- [Input]
_ _ _ _ _ _ _
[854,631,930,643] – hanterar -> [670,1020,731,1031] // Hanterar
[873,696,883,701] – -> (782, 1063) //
_ _ _ _ _ _ _
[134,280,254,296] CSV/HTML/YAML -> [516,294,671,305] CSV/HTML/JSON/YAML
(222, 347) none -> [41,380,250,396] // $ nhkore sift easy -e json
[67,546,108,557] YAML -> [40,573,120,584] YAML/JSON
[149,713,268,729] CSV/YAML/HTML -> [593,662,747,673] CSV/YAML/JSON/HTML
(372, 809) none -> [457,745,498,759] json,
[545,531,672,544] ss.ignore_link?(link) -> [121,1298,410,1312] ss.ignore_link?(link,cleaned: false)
_ _ _ _ _ _ _
- [To-do item]
For this exercise, copy each line from the listing above that has the word "HTML".

- [Response]
[134,280,254,296] CSV/HTML/YAML -> [516,294,671,305] CSV/HTML/JSON/YAML
[149,713,268,729] CSV/YAML/HTML -> [593,662,747,673] CSV/YAML/JSON/HTML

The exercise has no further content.